Я поднял глаза к кому-то там, наверху.
Потом я опустил их и пустым взглядом посмотрел на нее, как если бы всунул кредитную карточку в щель, пытаясь оплатить туалетную бумагу лишь только для того, чтобы обнаружить, что ее там нет.
Я тоскливо поднялся на ноги и положил свои вещи в карман.
– Ты уже уходишь?
– поинтересовалась она.
– Может быть, лучше присаживайся и помоги мне прикончить эту посудину. У меня есть еще одна или две, если я смогу найти их.

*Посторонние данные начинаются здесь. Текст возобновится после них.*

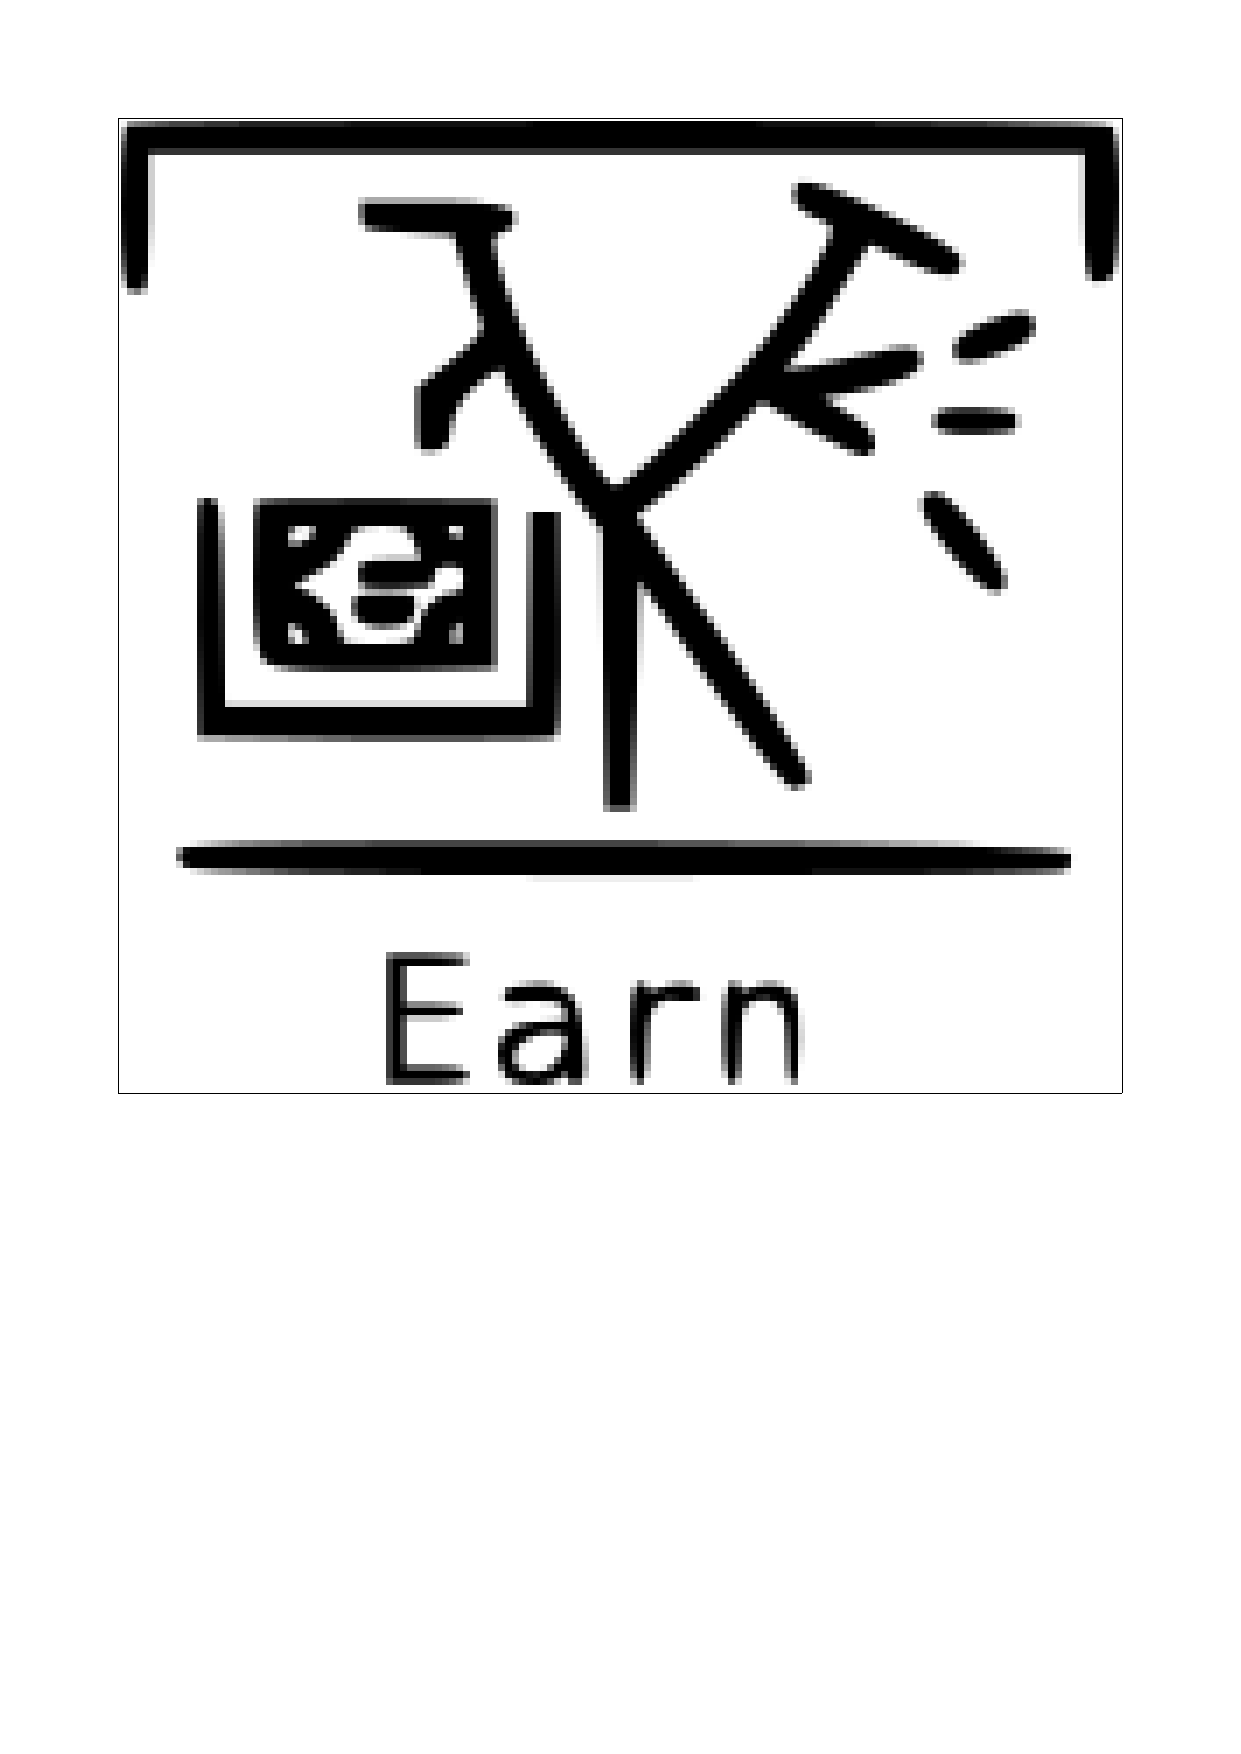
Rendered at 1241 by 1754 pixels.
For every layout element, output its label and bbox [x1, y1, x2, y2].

table_cell [119, 119, 1122, 1093]
picture [121, 121, 1120, 1085]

– Нет, спасибо, - ответил я, чуть не плача.
– Никогда не пью на службе. Кроме того, я уже выпил три порции, и моя навигация стала хуже, чем в былые времена.
Обратный путь к дому из коричневого камня на 35-й стрит я проделал только два раза встретившись с небольшими бандами террористов, одна из них била по голове маленькую старую леди с хозяйственной сумкой, полной гастрономических продуктов, которые она, наверное, стянула в местном ультра-маркете. Я обошел их стороной в обоих случаях, не желая ввязываться, согласно современной морали.
Отомкнув дверь, я вошел, прежде чем войти в оффис, заглянув на кухню узнать, не просчитался ли я в расчетах и не опоздал ли к обеду.
– Феликс - или как его там?
– весело хлопотал у плиты. Он поднял голову и сказал:
– Смотри, Лысик, как в былые времена. Пузанок, оленина под приправой, и никакой петрушки, вроде соевых сосисок. И вместо фарша "Эскофье" сегодня...
Я посмотрел на него мрачным взглядом.
– Где ты взял кредит на эту сказочную еду?
– Лысик, ведьмы заполучили клиента. Я позвонил Маммиани на Фултон-стрит, это последний магазин деликатессных продуктов в городе. На нее ушул весь наш кредит до последней капельки, все, что у нас было в "Дэйта Бэнкс" в отделе вкладов. Но как только оформят наш кредит и их перевод, унас будет все, что надо, чтобы долгие месяцы обедать так, как мы привыкли.
– Какой клиент?
– спросил я, так и не запрыгав от радости.
– Мы должны были расследовать промышленный шпионаж, а также исчезновение изобретателя, как вероятный результат грязной игры. И вот оказывается, что промышленный шпионаж - это змееподобная дева, нанятая за ее умение раздавать утешения в горизонтальном положении, а не за секретарские способности. Она все путает. А исчезнувший изобретатель, олух по фамилии Азимов, слег - его свалила простуда - и лежит в "Бауэри Хилтоне".